--- Aim of the task ---
Transcribe, exactly and without pictures, the lines below from the line with "de parâmetro" to the line with "Collectivité / Partenaire", both ends included, and no others.
------ Data supplied ------
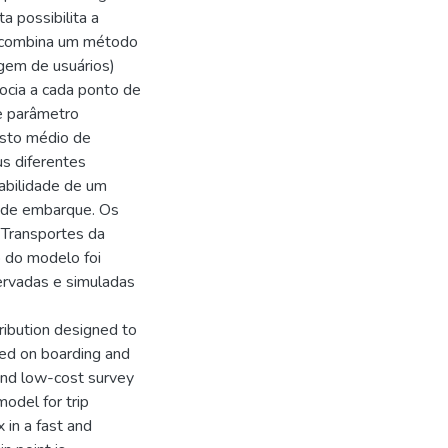
 possibilita a
s combina um método
gem de usuários)
ocia a cada ponto de
de parâmetro
usto médio de
us diferentes
babilidade de um
 de embarque. Os
Transportes da
 do modelo foi
ervadas e simuladas
tribution designed to
sed on boarding and
and low-cost survey
odel for trip
 in a fast and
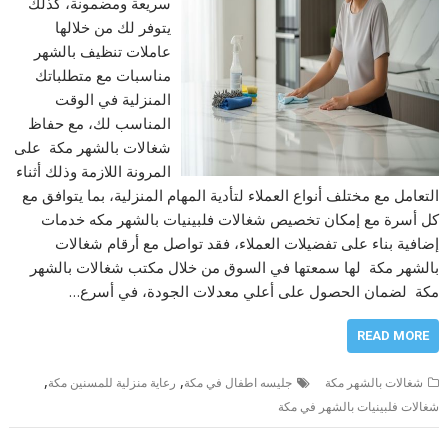
سريعة ومضمونة، كذلك
يتوفر لك من خلالها
عاملات تنظيف بالشهر
مناسبات مع متطلباتك
المنزلية في الوقت
المناسب لك، مع حفاظ
شغالات بالشهر مكة على
المرونة اللازمة وذلك أثناء
التعامل مع مختلف أنواع العملاء لتأدية المهام المنزلية، بما يتوافق مع
كل أسرة مع إمكان تخصيص شغالات فلبينيات بالشهر مكه خدمات
إضافية بناء على تفضيلات العملاء، فقد تواصل مع أرقام شغالات
بالشهر مكة لها سمعتها في السوق من خلال مكتب شغالات بالشهر
مكة لضمان الحصول على أعلي معدلات الجودة، في أسرع…
READ MORE
,
,
شغالات بالشهر مكة
جليسه اطفال في مكة
رعاية منزلية للمسنين مكة
شغالات فلبينيات بالشهر في مكة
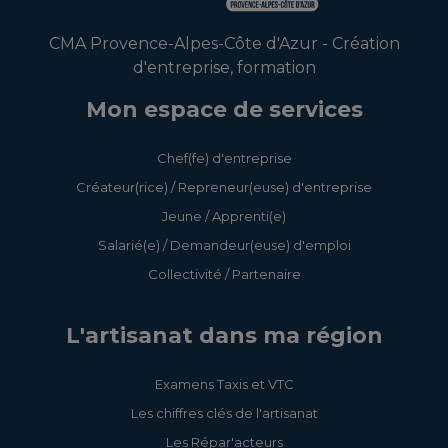
CMA Provence-Alpes-Côte d'Azur - Création
d'entreprise, formation
Mon espace de services
Chef(fe) d'entreprise
Créateur(rice) / Repreneur(euse) d'entreprise
Jeune / Apprenti(e)
Salarié(e) / Demandeur(euse) d'emploi
Collectivité / Partenaire
L'artisanat dans ma région
Examens Taxis et VTC
Les chiffres clés de l'artisanat
Les Répar'acteurs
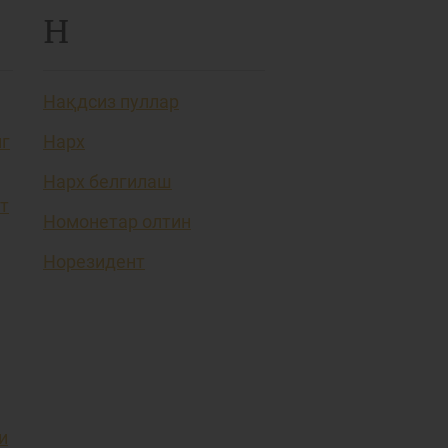
Н
Нақдсиз пуллар
нг
Нарх
Нарх белгилаш
т
Номонетар олтин
Норезидент
и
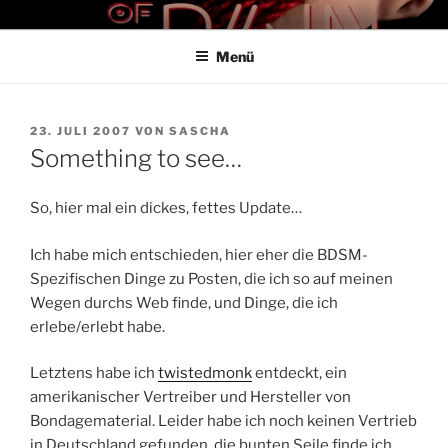
Zum
THE ART OF PAIN
Der Blog für BDSM und Kinky Lifestyle
Inhalt
Menü
springen
VERÖFFENTLICHT
23. JULI 2007
VON
SASCHA
AM
Something to see…
So, hier mal ein dickes, fettes Update…
Ich habe mich entschieden, hier eher die BDSM-
Spezifischen Dinge zu Posten, die ich so auf meinen
Wegen durchs Web finde, und Dinge, die ich
erlebe/erlebt habe.
Letztens habe ich
twistedmonk
entdeckt, ein
amerikanischer Vertreiber und Hersteller von
Bondagematerial. Leider habe ich noch keinen Vertrieb
in Deutschland gefunden, die bunten Seile finde ich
------
--- Response below ---
de parâmetro
usto médio de
us diferentes
babilidade de um
 de embarque. Os
Transportes da
 do modelo foi
ervadas e simuladas
tribution designed to
sed on boarding and
and low-cost survey
odel for trip
 in a fast and
سريعة ومضمونة، كذلك
يتوفر لك من خلالها
عاملات تنظيف بالشهر
مناسبات مع متطلباتك
المنزلية في الوقت
المناسب لك، مع حفاظ
شغالات بالشهر مكة على
المرونة اللازمة وذلك أثناء
التعامل مع مختلف أنواع العملاء لتأدية المهام المنزلية، بما يتوافق مع
كل أسرة مع إمكان تخصيص شغالات فلبينيات بالشهر مكه خدمات
إضافية بناء على تفضيلات العملاء، فقد تواصل مع أرقام شغالات
بالشهر مكة لها سمعتها في السوق من خلال مكتب شغالات بالشهر
مكة لضمان الحصول على أعلي معدلات الجودة، في أسرع…
READ MORE
,
,
شغالات بالشهر مكة
جليسه اطفال في مكة
رعاية منزلية للمسنين مكة
شغالات فلبينيات بالشهر في مكة
CMA Provence-Alpes-Côte d'Azur - Création
d'entreprise, formation
Mon espace de services
Chef(fe) d'entreprise
Créateur(rice) / Repreneur(euse) d'entreprise
Jeune / Apprenti(e)
Salarié(e) / Demandeur(euse) d'emploi
Collectivité / Partenaire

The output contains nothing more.